Offenbach en version de concert, sur le papier déjà le défi lancé par la salle Pleyel à Anne-Sophie von Otter et à l’Orchestre du théâtre de Bâle semblait pour le moins audacieux. L’opérette n’est certainement pas le genre qui s’accommode le mieux de ce type de représentation où l’absence de décor et de mise en scène invite le spectateur à se concentrer sur la musique. Certes, Offenbach n’est pas qu’un amuseur public, son unique opéra, les Contes d’Hoffmann, montre sans ambiguïté son talent de compositeur, et quelques opérettes à commencer par la Périchole ont une valeur musicale évidente.
C’est moins net pour la Grande Duchesse de Gerolstein, grande farce distrayante, mais qui, départie de son comique tantôt léger tantôt troupier, offre un concentré musical des facilités de l’Offenbach pressé : des chœurs cadencés par de bruyantes cymbales, des solos inutilement virtuoses dont la principale finalité est comique ; seuls certains duos – Fritz et Wanda au premier acte, puis Fritz et la duchesse – offrent quelques attraits et une légèreté reposante.
Autant le dire, si le but de la salle Pleyel était de mettre en valeur à travers une initiative originale, la valeur musicale d’un opéra-bouffe généralement réduit à sa dimension comique, l’échec est patent. Mais il n’est même pas certain que là soit l’objectif.
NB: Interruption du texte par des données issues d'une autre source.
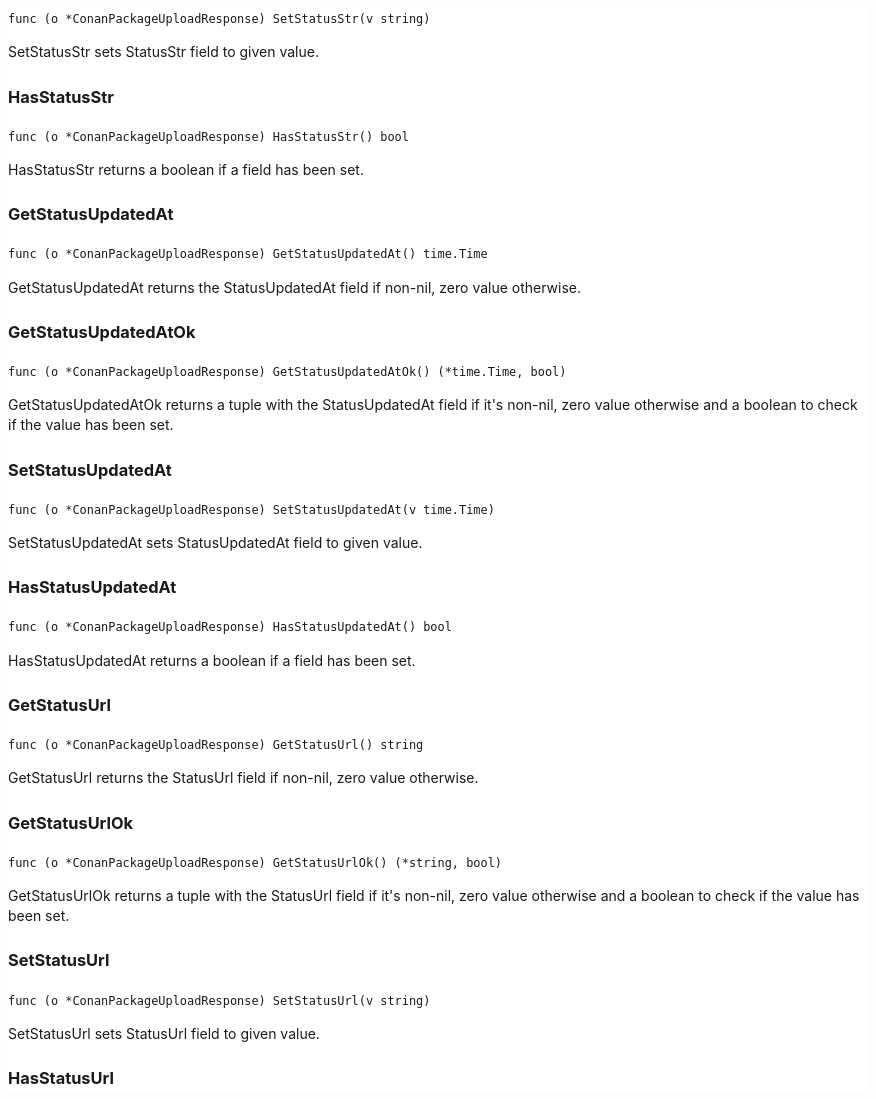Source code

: `func (o *ConanPackageUploadResponse) SetStatusStr(v string)`

SetStatusStr sets StatusStr field to given value.

### HasStatusStr

`func (o *ConanPackageUploadResponse) HasStatusStr() bool`

HasStatusStr returns a boolean if a field has been set.

### GetStatusUpdatedAt

`func (o *ConanPackageUploadResponse) GetStatusUpdatedAt() time.Time`

GetStatusUpdatedAt returns the StatusUpdatedAt field if non-nil, zero value otherwise.

### GetStatusUpdatedAtOk

`func (o *ConanPackageUploadResponse) GetStatusUpdatedAtOk() (*time.Time, bool)`

GetStatusUpdatedAtOk returns a tuple with the StatusUpdatedAt field if it's non-nil, zero value otherwise
and a boolean to check if the value has been set.

### SetStatusUpdatedAt

`func (o *ConanPackageUploadResponse) SetStatusUpdatedAt(v time.Time)`

SetStatusUpdatedAt sets StatusUpdatedAt field to given value.

### HasStatusUpdatedAt

`func (o *ConanPackageUploadResponse) HasStatusUpdatedAt() bool`

HasStatusUpdatedAt returns a boolean if a field has been set.

### GetStatusUrl

`func (o *ConanPackageUploadResponse) GetStatusUrl() string`

GetStatusUrl returns the StatusUrl field if non-nil, zero value otherwise.

### GetStatusUrlOk

`func (o *ConanPackageUploadResponse) GetStatusUrlOk() (*string, bool)`

GetStatusUrlOk returns a tuple with the StatusUrl field if it's non-nil, zero value otherwise
and a boolean to check if the value has been set.

### SetStatusUrl

`func (o *ConanPackageUploadResponse) SetStatusUrl(v string)`

SetStatusUrl sets StatusUrl field to given value.

### HasStatusUrl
La production ici vendue comme la contribution d’Anne-Sophie von Otter à la série « les Grandes Voix » co-présentée par la salle Pleyel et le théâtre des Champs-Elysées – et qui accueillait cette année des noms tels que Rolando Villazón, Vivica Genaux, Anna Netrebko ou encore Juan Diego Florez –, n’est que la reprise d’une production du théâtre de Bâle qui était, elle, mise en scène par Christoph Marthaler (voir photo).
Pour parachever l’échec, l’effort d’adaptation à cette étrange configuration n’a pas même été mené jusqu’au bout. Si l’on se console au début en constatant qu’à défaut d’évoluer sur une scène véritable, les chanteurs tentent tout de même d’utiliser l’espace réduit qui leur est dévolu pour donner un peu de vie au spectacle – avec par un début amusant qui voit le général Boum prendre la direction de l’orchestre avant d’en être chassé par le chef, cet effort se dissout dès le deuxième acte où l’on voit revenir les pupitres sur la scène, où les dialogues parlés disparaissent complètement (aurait-on changé de stratégie d’adaptation de l’œuvre pendant l’entracte).
L’exercice d’autodérision auquel invite Offenbach ne pose certes aucun problème à Anne-Sophie von Otter, qui n’a plus rien à prouver dans le grand répertoire. Il n’est naturellement pas déshonorant pour les meilleurs chanteurs de se frotter à ce compositeur qui n’a pourtant eu de cesse de les tourner en dérision. Il n’est pas glorieux en revanche prêter son nom à un spectacle aussi manifestement bâclé. Offenbach mérite mieux.
La Grande duchesse de Gerolstein de Jacques Offenbach, en version de concert le 11 janvier 2010.